Viele Film- und andere Projekte

So hat Marvin Rathmann im vergangenen Jahr im Bereich Kamera an einem Spielfilm des bekannten Regisseurs Rosa von Praunheim mitgewirkt und mehrere Praktika beim MDR absolviert.

Der Beisitzer im Vorstand der Jungen Union hat eine Grundschulklasse 2016/17 sechs Monate lang angeleitet, als sie eine Nachrichtensendung im bundesweiten Wettbewerb Politische Bildung erstellt hat.

Viele Projekte stehen in seinem Lebenslauf, zum Beispiel der Brandenburgfilm „Home sweet Brandenburg“ von 2016) „Saldernflotte – Saldria goes on tour“ von 2017 und der Saldern-Imagefilm von 2019.

Afrikanisches Trommeln

Der neue Kinder- und Jugendbeauftragte ist seit 2012 aktiv im Verein „Pro Kids Gambia“. So hat er einen Trailer und einen Dokumentarfilm über die ehrenamtliche Arbeit und Unterstützung von Schulkindern in Gambia gedreht und mehrere Arbeitsgemeinschaften geleitet im Rahmen des Ganztagsbetriebs der Schule, nämlich „Afrikanisches Trommeln“ und „Stopp-Motion-Film“.

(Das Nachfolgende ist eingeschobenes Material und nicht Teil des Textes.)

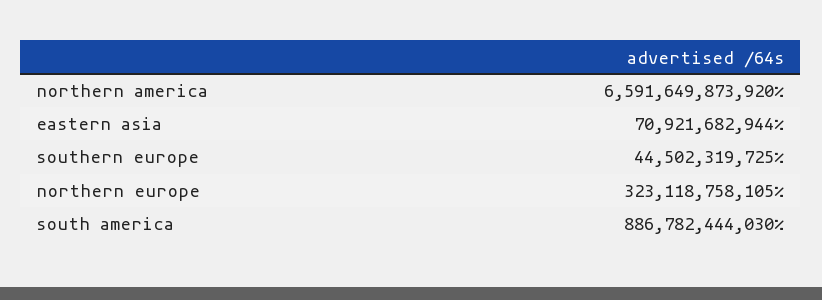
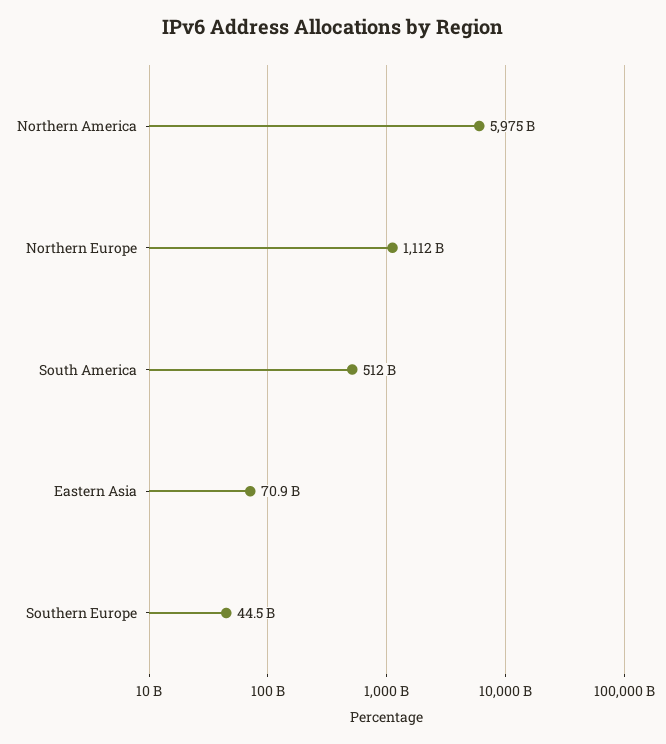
  {
-   "northern america": 6591649873920,
+   "northern america": 5975000000000,
    "eastern asia": 70921682944,
    "southern europe": 44502319725,
-   "northern europe": 323118758105,
+   "northern europe": 1112000000000,
-   "south america": 886782444030
+   "south america": 512000000000
  }

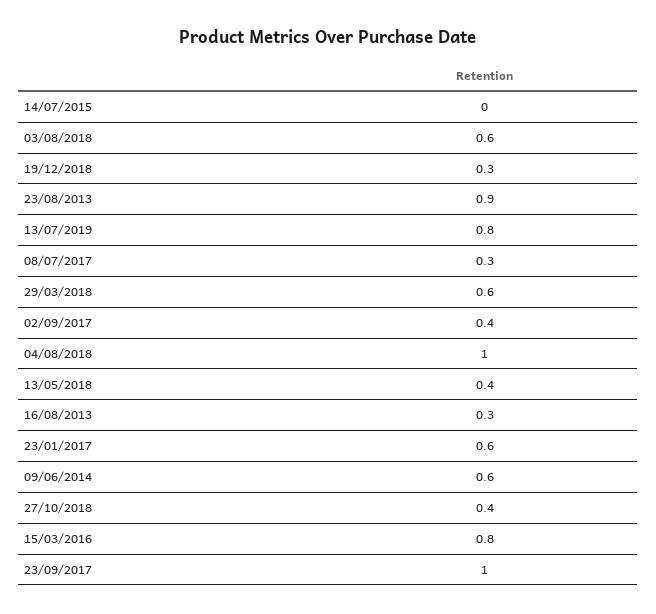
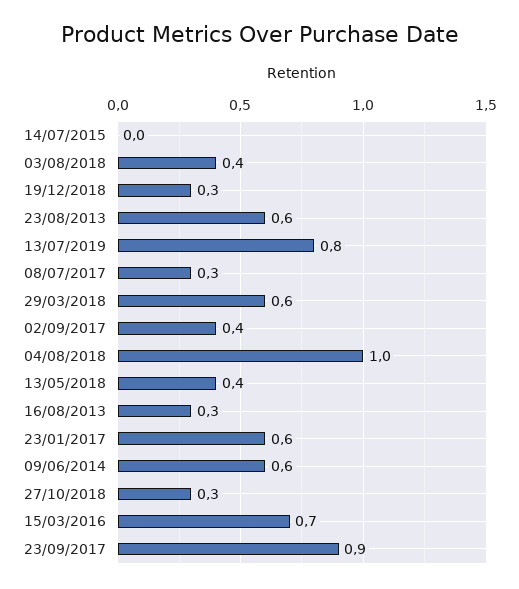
  {
    "14/07/2015": 0,
-   "03/08/2018": 0.6,
+   "03/08/2018": 0.4,
    "19/12/2018": 0.3,
-   "23/08/2013": 0.9,
+   "23/08/2013": 0.6,
    "13/07/2019": 0.8,
    "08/07/2017": 0.3,
    "29/03/2018": 0.6,
    "02/09/2017": 0.4,
    "04/08/2018": 1,
    "13/05/2018": 0.4,
    "16/08/2013": 0.3,
    "23/01/2017": 0.6,
    "09/06/2014": 0.6,
-   "27/10/2018": 0.4,
+   "27/10/2018": 0.3,
-   "15/03/2016": 0.8,
+   "15/03/2016": 0.7,
-   "23/09/2017": 1
+   "23/09/2017": 0.9
  }

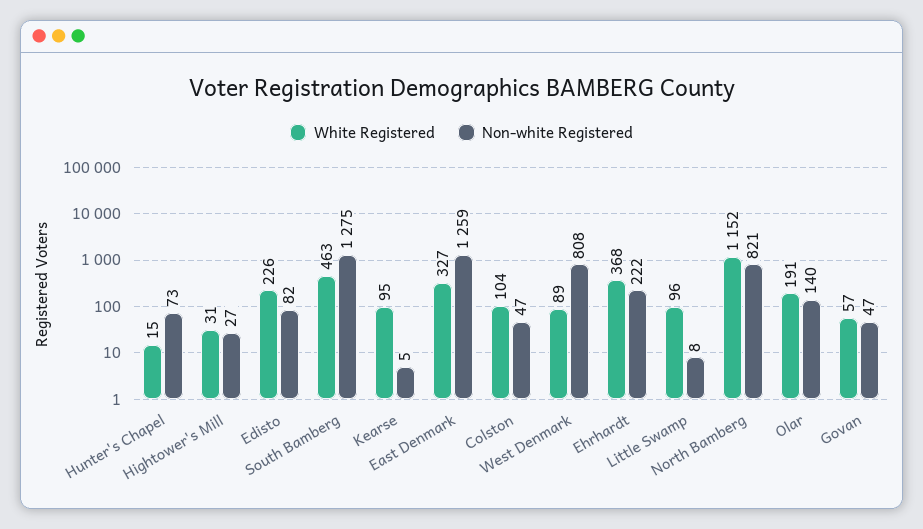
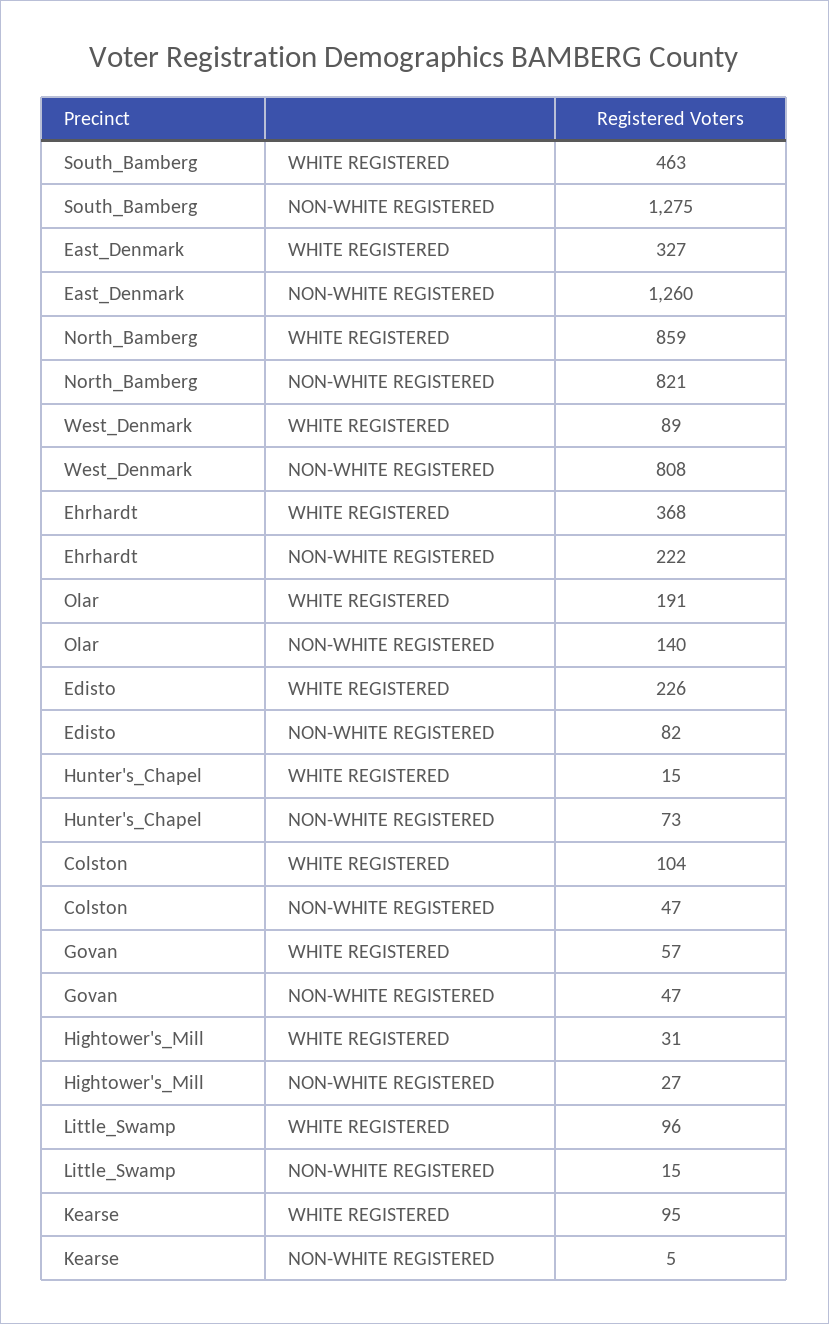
  {
    "White Registered": {
      "Hunter's Chapel": 15,
      "Hightower's Mill": 31,
      "Edisto": 226,
      "South Bamberg": 463,
      "Kearse": 95,
      "East Denmark": 327,
      "Colston": 104,
      "West Denmark": 89,
      "Ehrhardt": 368,
      "Little Swamp": 96,
-     "North Bamberg": 1152,
+     "North Bamberg": 859,
      "Olar": 191,
      "Govan": 57
    },
    "Non-white Registered": {
      "Hunter's Chapel": 73,
      "Hightower's Mill": 27,
      "Edisto": 82,
      "South Bamberg": 1275,
      "Kearse": 5,
-     "East Denmark": 1259,
+     "East Denmark": 1260,
      "Colston": 47,
      "West Denmark": 808,
      "Ehrhardt": 222,
-     "Little Swamp": 8,
+     "Little Swamp": 15,
      "North Bamberg": 821,
      "Olar": 140,
      "Govan": 47
    }
  }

Die Tätigkeit des Kinder- und Jugendbeauftragten ist bislang ehrenamtlich und zeitlich an die im Mai endende Wahlperiode der Stadtverordnetenversammlung gebunden. Er wird aber im Amt bleiben, bis ein Nachfolger benannt ist.

CDU-Antrag findet Mehrheit

Die Aufgabe soll nach dem Mehrheitswillen der Stadtverordneten künftig eine hauptamtliche Kraft übernehmen. Der entsprechende Antrag der CDU-Fraktion wurde am Mittwoch angenommen.

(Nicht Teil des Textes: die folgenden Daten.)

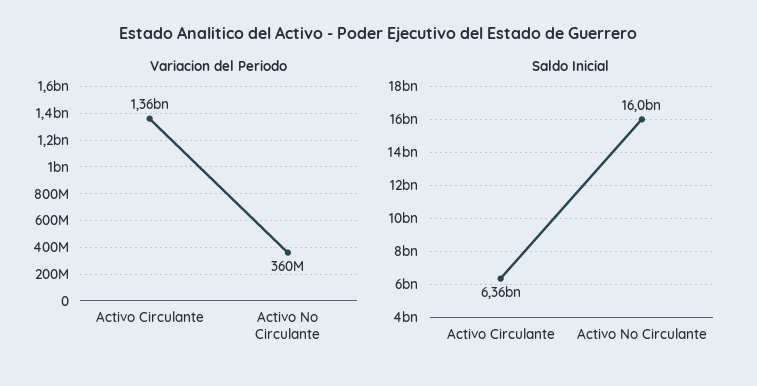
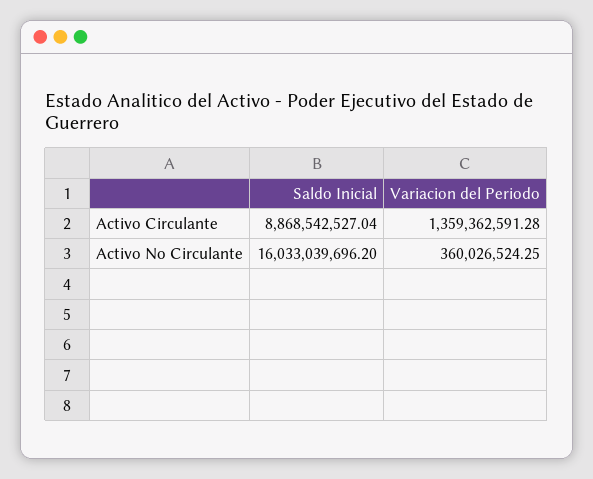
  {
    "Variacion del Periodo": {
      "Activo Circulante": 1359362591.28,
      "Activo No Circulante": 360026524.25
    },
    "Saldo Inicial": {
-     "Activo Circulante": 6360000000,
+     "Activo Circulante": 8868542527.04,
      "Activo No Circulante": 16033039696.2
    }
  }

Die komplexe, auf Kontinuität angelegte Arbeit sei nicht länger ehrenamtlich zu leisten, begründete Ute Taege die Initiative ihrer Fraktion. Das habe sich auch bei der vormaligen beauftragten Annemarie Beier gezeigt, die das Ehrenamt wegen zu hoher Belastung niedergelegt habe.

Der oder die angestellte Jugendbeauftragte sei in allen Angelegenheiten zu beteiligen, in denen es um Interessen von Kindern und Jugendlichen geht.

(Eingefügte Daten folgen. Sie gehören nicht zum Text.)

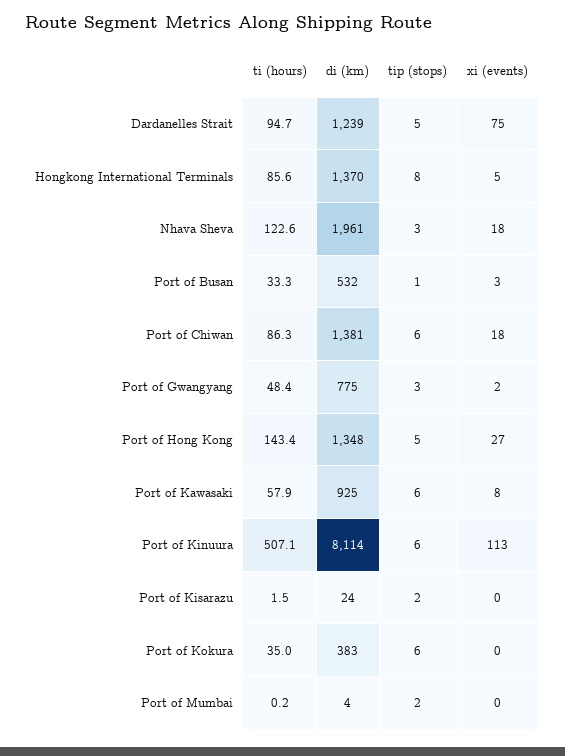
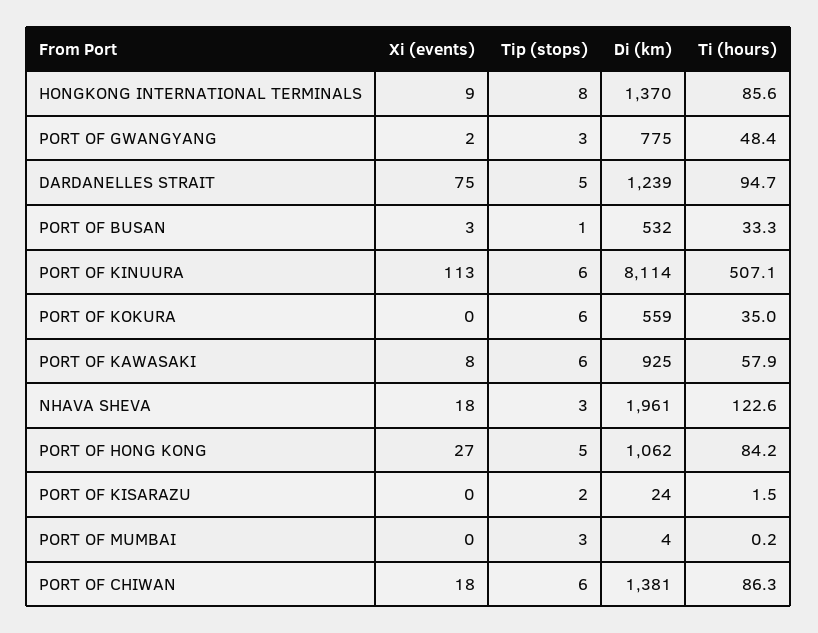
  {
    "ti (hours)": {
      "Dardanelles Strait": 94.7,
      "Hongkong International Terminals": 85.6,
      "Nhava Sheva": 122.6,
      "Port of Busan": 33.3,
      "Port of Chiwan": 86.3,
      "Port of Gwangyang": 48.4,
-     "Port of Hong Kong": 143.4,
+     "Port of Hong Kong": 84.2,
      "Port of Kawasaki": 57.9,
      "Port of Kinuura": 507.1,
      "Port of Kisarazu": 1.5,
      "Port of Kokura": 35,
      "Port of Mumbai": 0.2
    },
    "di (km)": {
      "Dardanelles Strait": 1239,
      "Hongkong International Terminals": 1370,
      "Nhava Sheva": 1961,
      "Port of Busan": 532,
      "Port of Chiwan": 1381,
      "Port of Gwangyang": 775,
-     "Port of Hong Kong": 1348,
+     "Port of Hong Kong": 1062,
      "Port of Kawasaki": 925,
      "Port of Kinuura": 8114,
      "Port of Kisarazu": 24,
-     "Port of Kokura": 383,
+     "Port of Kokura": 559,
      "Port of Mumbai": 4
    },
    "tip (stops)": {
      "Dardanelles Strait": 5,
      "Hongkong International Terminals": 8,
      "Nhava Sheva": 3,
      "Port of Busan": 1,
      "Port of Chiwan": 6,
      "Port of Gwangyang": 3,
      "Port of Hong Kong": 5,
      "Port of Kawasaki": 6,
      "Port of Kinuura": 6,
      "Port of Kisarazu": 2,
      "Port of Kokura": 6,
-     "Port of Mumbai": 2
+     "Port of Mumbai": 3
    },
    "xi (events)": {
      "Dardanelles Strait": 75,
-     "Hongkong International Terminals": 5,
+     "Hongkong International Terminals": 9,
      "Nhava Sheva": 18,
      "Port of Busan": 3,
      "Port of Chiwan": 18,
      "Port of Gwangyang": 2,
      "Port of Hong Kong": 27,
      "Port of Kawasaki": 8,
      "Port of Kinuura": 113,
      "Port of Kisarazu": 0,
      "Port of Kokura": 0,
      "Port of Mumbai": 0
    }
  }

In der Hauptsatzung verankert

Die künftig hauptamtliche Tätigkeit ist mit dem Beschluss in der geänderten Hauptsatzung der Stadt verankert. Kritik kam in der SVV von den Linken und Bündnisgrünen.

René Kretzschmar und Anette Lang sehen die Unabhängigkeit beeinträchtigt, wenn ein dem Oberbürgermeister weisungsgebundener Verwaltungsmitarbeiter die Aufgabe übernimmt statt einem Kandidaten aus den Reihen der Jugendlichen.